PROBLEM REQUIREMENTS =
Before the material, copy the article on labor disputes in China from "By Kent D. Kedl" through "for tax dollars.", inclusive, and switch "trepidation" to "caution".

GIVEN PASSAGE =
········
China Labour Bulletin is quoted in the following article. Copyright remains with the original publisher.
By Kent D. Kedl
SHANGHAI – Labor disputes in China are rarely kind to foreign employers. It is not terribly uncommon these days for a foreign visiting executive to be confined to a hotel room or for a plant manager to end up locked inside his own factory. Sometimes protestors from far remote regions of the country descend upon headquarters in Beijing or Shanghai, and striking employees have been known to shut down factories for weeks on end.
So it is with some trepidation that multinational corporations have begun to reassess their footprint in China. As the Chinese economy has slowed, many companies are finding the need to divest from certain facilities and trim down their China-based workforce. This is unwelcome news to both their Chinese employees and to the Chinese authorities who rely on foreign investment for tax dollars.
It’s not that these foreign companies are getting out of China entirely; they just need to make themselves leaner. A 2015 AmCham Shanghai survey found that a third of all respondents view rising operational costs as a “serious hindrance” and have either begun downsizing or have plans to start.
Some Chinese workers are not taking this sitting down. The China Labour Bulletin (CLB), a Hong Kong-based labor rights organization, recorded 569 labor incidents across China in the fourth quarter of last year. That is a threefold increase over the same period in 2013. Guangdong province in Southern China remains particularly vulnerable to labor unrest, but other locations such as Shandong, Jiangsu, and Shanghai are also prone. From March 2014 through February 2015, the CLB recorded a total of 130 incidents targeting foreign-owned or joint venture in China (almost entirely manufacturers). Of these, the vast majority involved demands for wage increases, new benefits, or compensation for restructuring, overtime, and layoffs.
········
GIVEN INFORMATION =
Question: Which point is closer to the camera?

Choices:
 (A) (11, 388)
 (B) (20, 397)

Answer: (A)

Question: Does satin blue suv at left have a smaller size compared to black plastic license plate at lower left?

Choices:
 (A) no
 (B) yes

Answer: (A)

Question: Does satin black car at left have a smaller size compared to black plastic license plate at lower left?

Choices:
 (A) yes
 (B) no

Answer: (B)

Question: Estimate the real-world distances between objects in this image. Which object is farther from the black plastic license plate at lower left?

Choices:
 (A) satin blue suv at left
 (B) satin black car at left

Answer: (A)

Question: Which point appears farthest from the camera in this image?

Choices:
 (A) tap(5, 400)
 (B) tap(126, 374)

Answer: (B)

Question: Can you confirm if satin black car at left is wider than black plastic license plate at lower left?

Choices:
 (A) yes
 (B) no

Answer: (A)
········
PROBLEM SOLUTION =
By Kent D. Kedl
SHANGHAI – Labor disputes in China are rarely kind to foreign employers. It is not terribly uncommon these days for a foreign visiting executive to be confined to a hotel room or for a plant manager to end up locked inside his own factory. Sometimes protestors from far remote regions of the country descend upon headquarters in Beijing or Shanghai, and striking employees have been known to shut down factories for weeks on end.
So it is with some caution that multinational corporations have begun to reassess their footprint in China. As the Chinese economy has slowed, many companies are finding the need to divest from certain facilities and trim down their China-based workforce. This is unwelcome news to both their Chinese employees and to the Chinese authorities who rely on foreign investment for tax dollars.